C'est le mot sur lequel je buttais au départ: je lis l'anglais sans trop d'anicroches, mais je ne connaissais vraiment pas ce vocable-là. Il se traduit par "Incendiaire".
Ignace Chaussure, l'incendiaire.
N'importe qui irait immédiatement voir un film intitulé comme ça.
De fait, c'est le titre d'une chronique lue sur le forum idoine de BGG, et cette chronique me semble être - avec ce qu'il faut maintenant de recul - des plus perspicaces.

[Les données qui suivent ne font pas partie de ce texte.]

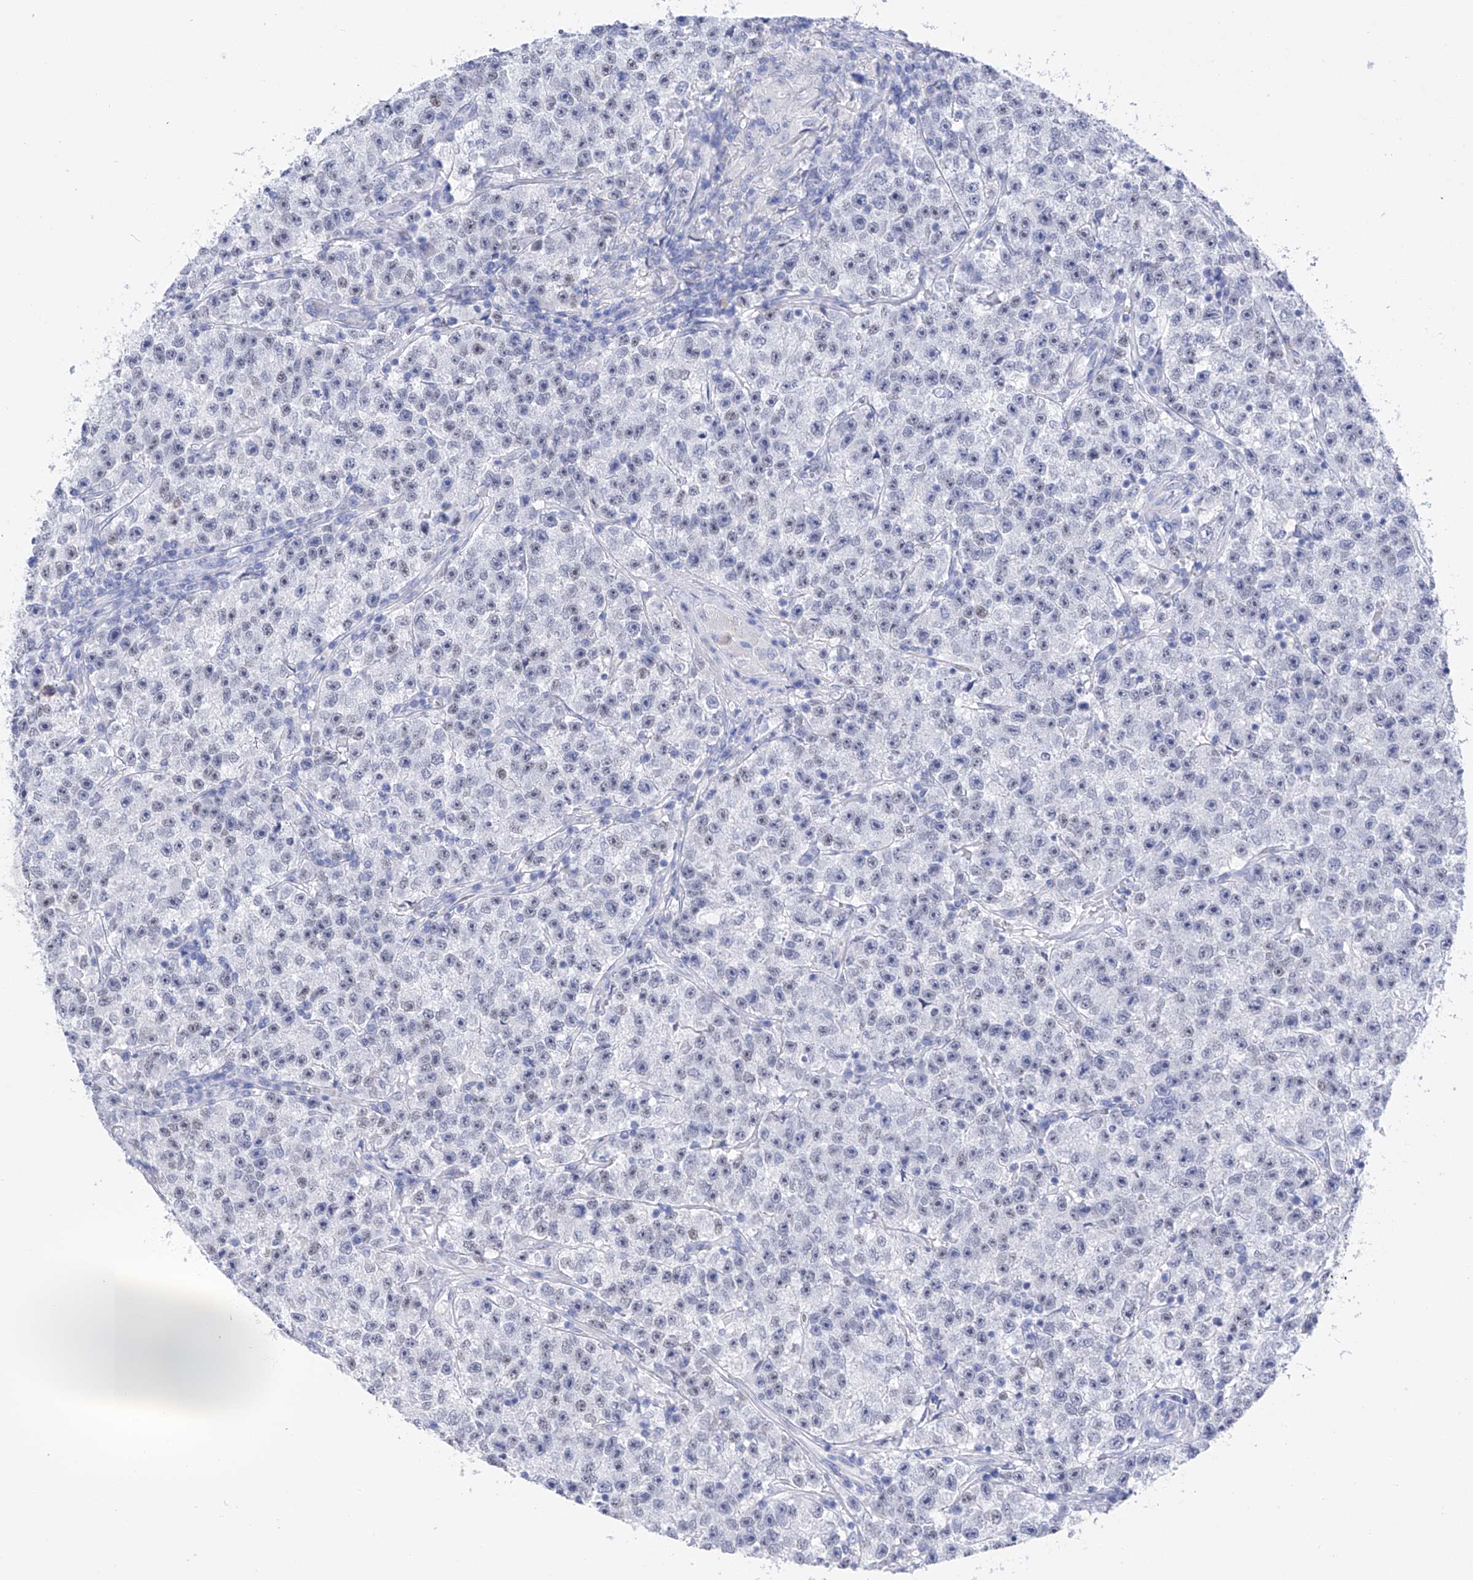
{"staining": {"intensity": "negative", "quantity": "none", "location": "none"}, "tissue": "testis cancer", "cell_type": "Tumor cells", "image_type": "cancer", "snomed": [{"axis": "morphology", "description": "Seminoma, NOS"}, {"axis": "topography", "description": "Testis"}], "caption": "Immunohistochemical staining of human testis cancer demonstrates no significant staining in tumor cells.", "gene": "FLG", "patient": {"sex": "male", "age": 22}}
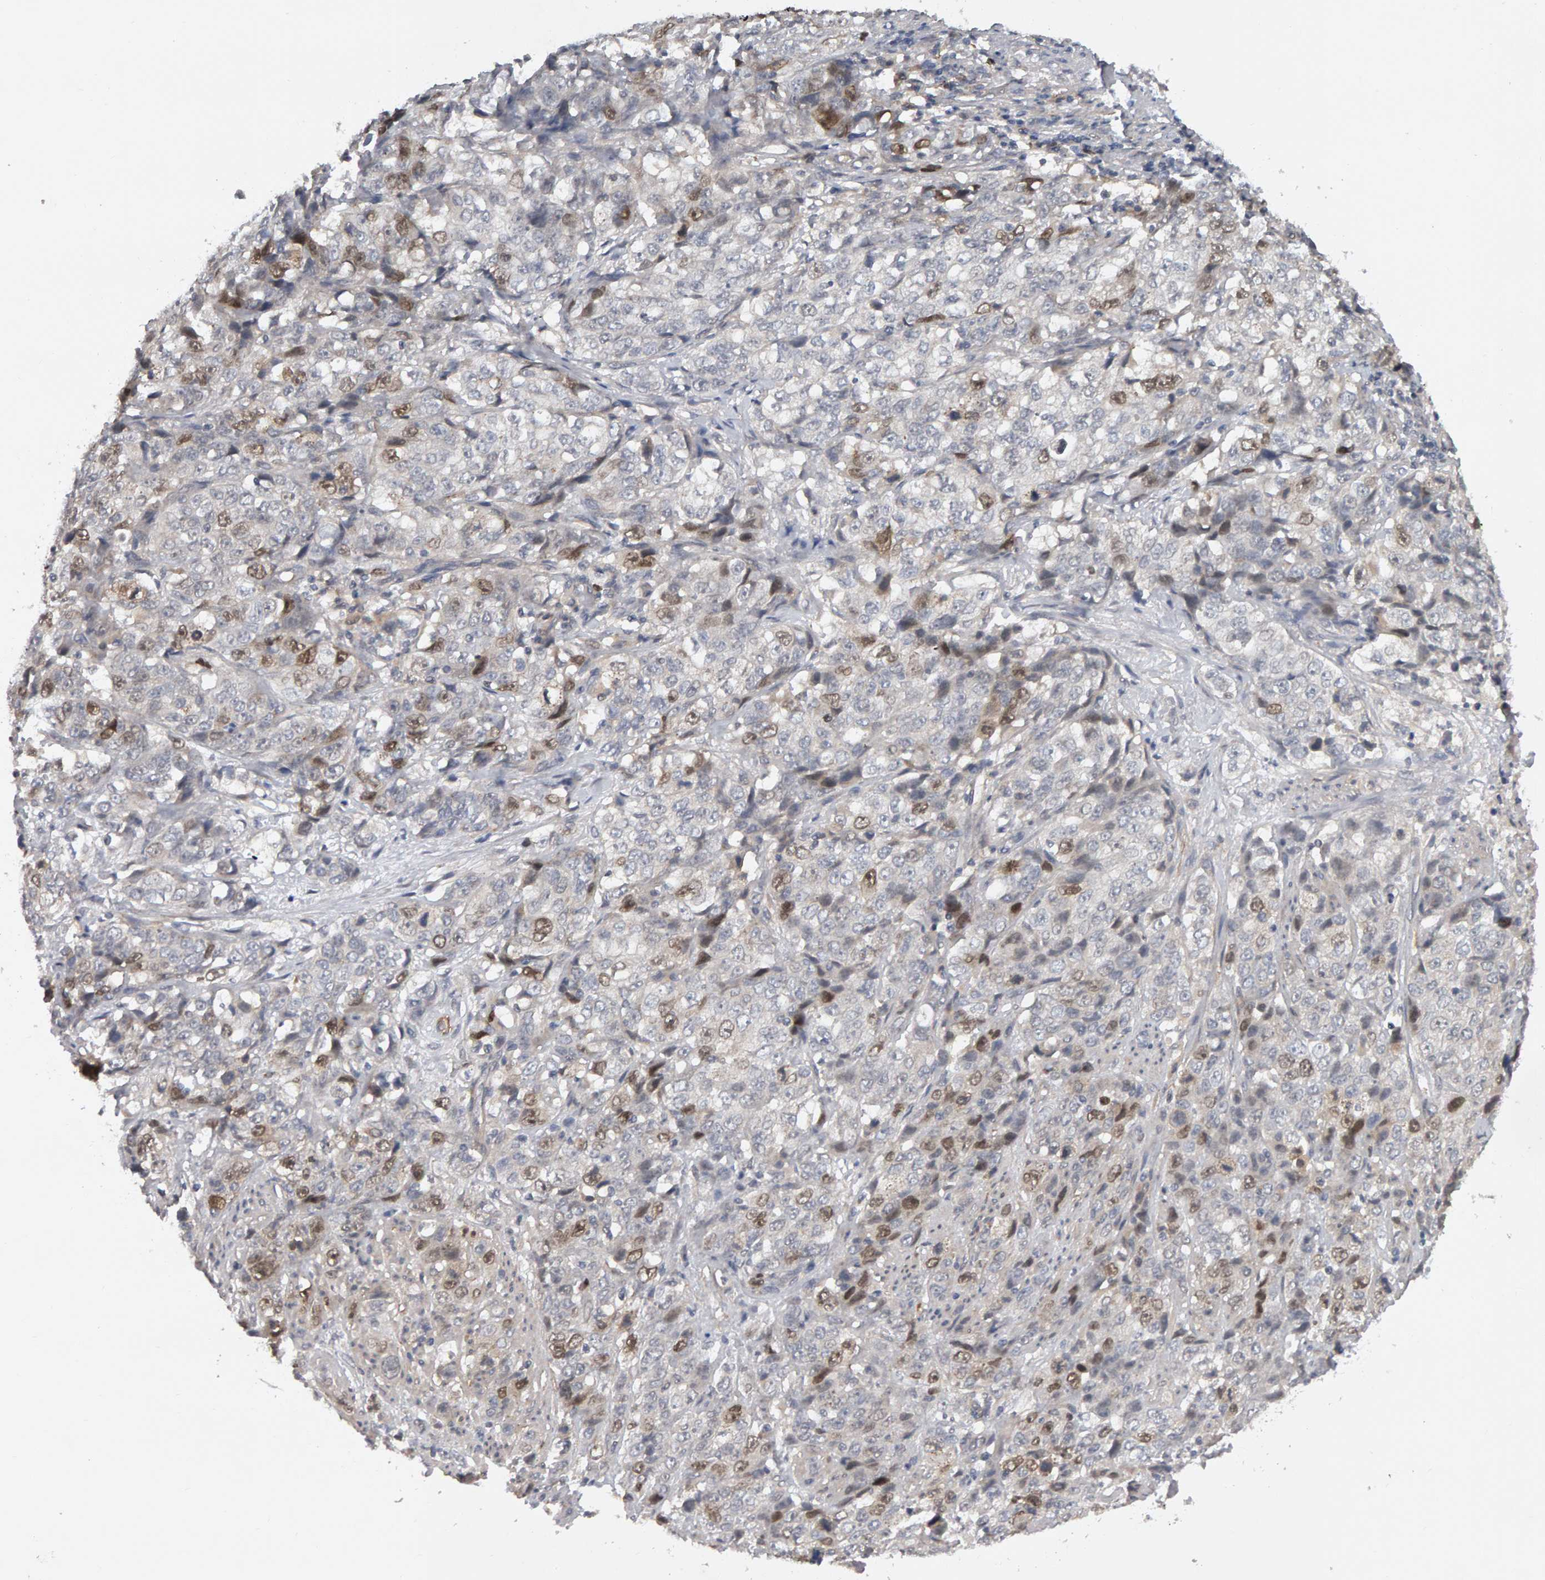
{"staining": {"intensity": "moderate", "quantity": "25%-75%", "location": "nuclear"}, "tissue": "stomach cancer", "cell_type": "Tumor cells", "image_type": "cancer", "snomed": [{"axis": "morphology", "description": "Adenocarcinoma, NOS"}, {"axis": "topography", "description": "Stomach"}], "caption": "Protein staining by immunohistochemistry (IHC) shows moderate nuclear positivity in approximately 25%-75% of tumor cells in adenocarcinoma (stomach).", "gene": "CDCA5", "patient": {"sex": "male", "age": 48}}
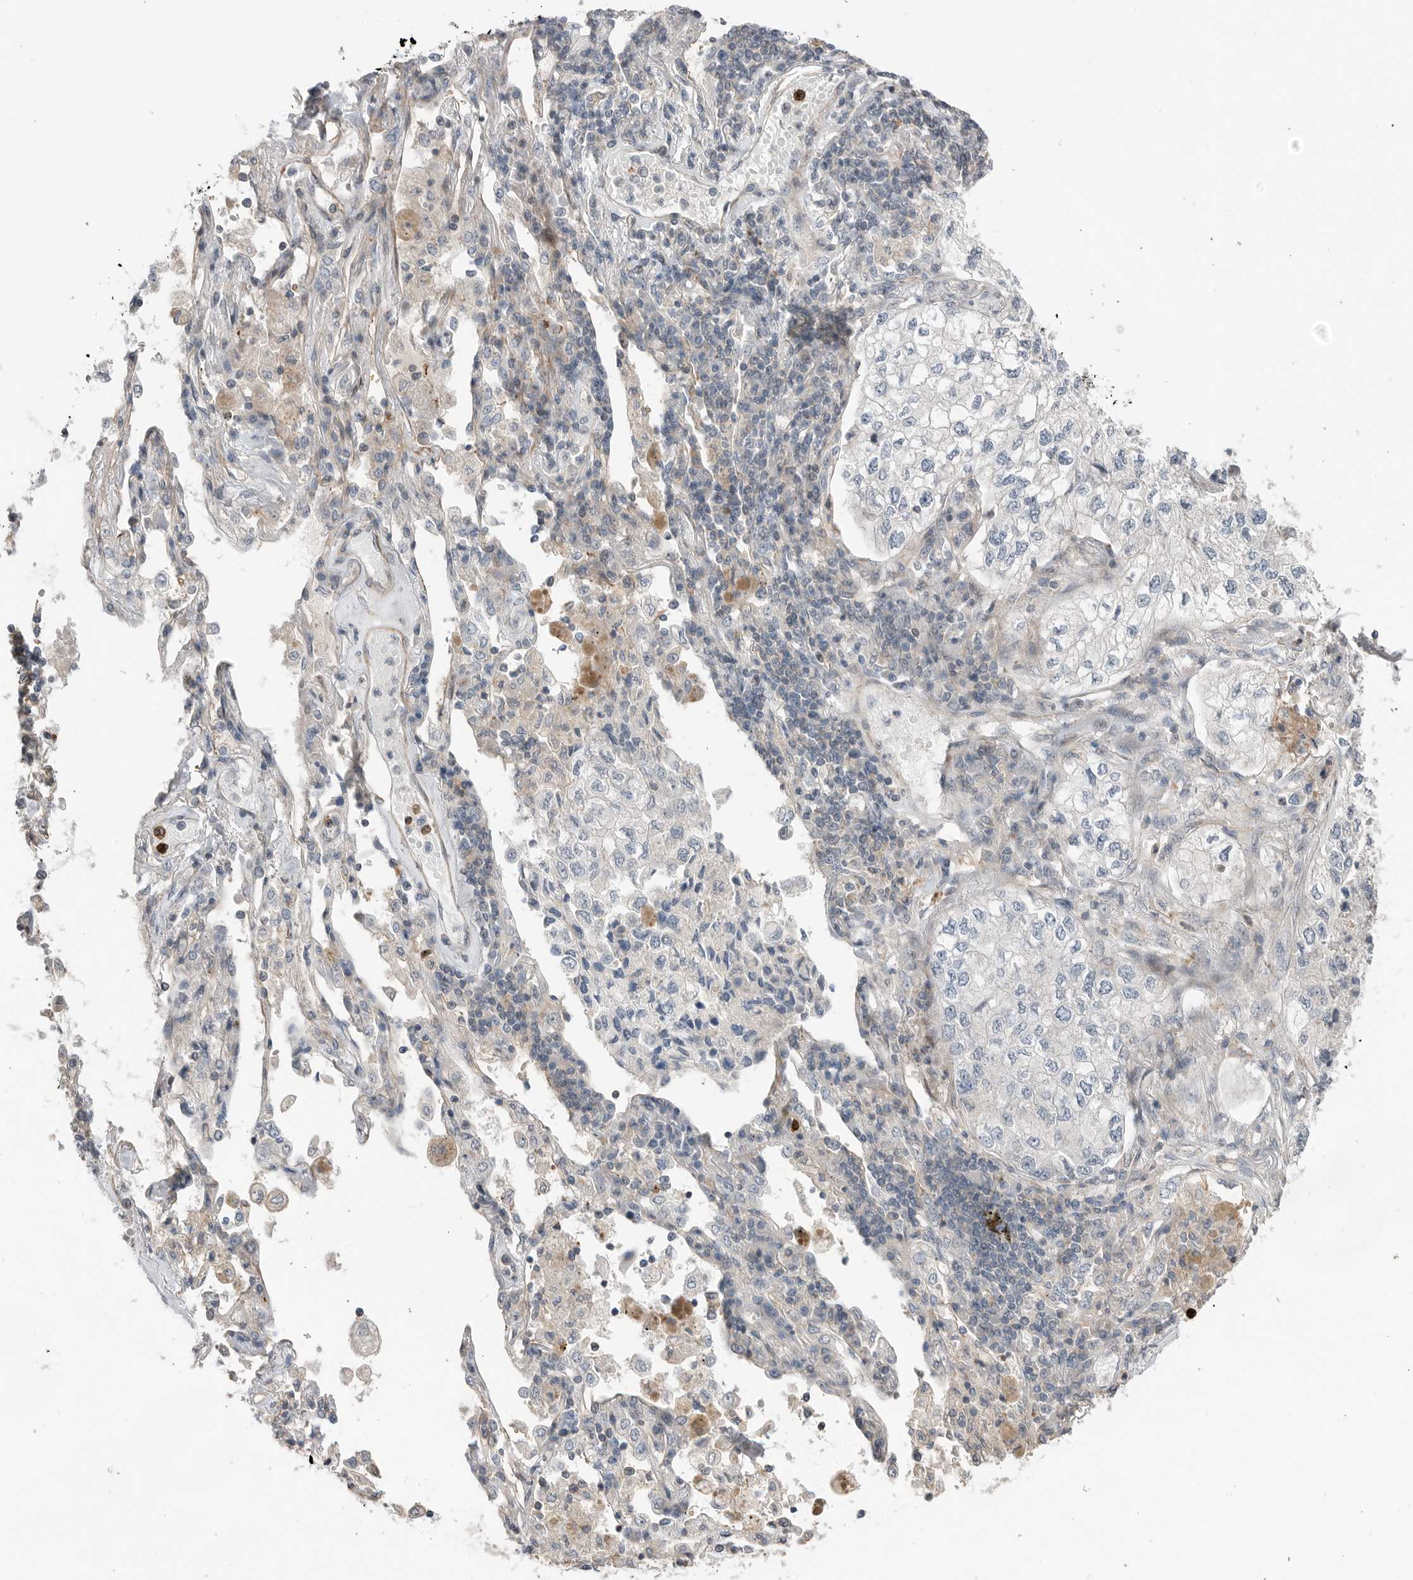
{"staining": {"intensity": "negative", "quantity": "none", "location": "none"}, "tissue": "lung cancer", "cell_type": "Tumor cells", "image_type": "cancer", "snomed": [{"axis": "morphology", "description": "Adenocarcinoma, NOS"}, {"axis": "topography", "description": "Lung"}], "caption": "Photomicrograph shows no protein expression in tumor cells of lung cancer tissue.", "gene": "PEAK1", "patient": {"sex": "male", "age": 63}}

Alors du coup, plutôt que d'allonger un avis brassant poncifs et répétitions inutiles, je me propose de traduire tout bêtement cet article enflammé; enfin, traduire; plutôt reformuler l'idée générale, en lui greffant quelques considérations puissamment édifiantes. Vous allez voir:
"[ Chaussure, l'incendiaire.
Dans les articles traitant de la conception de jeux de société, une règle de bon sens très couramment citée veut que les actions qu'un joueur peut entreprendre ne devraient jamais avoir un rapport coût/bénéfice trop avantageux, sans quoi tout contrôle serait perdu sur le déroulement du jeu qui finirait logiquement par exploser. C'est le régime de la pénurie. C'est l'économie de la contrainte.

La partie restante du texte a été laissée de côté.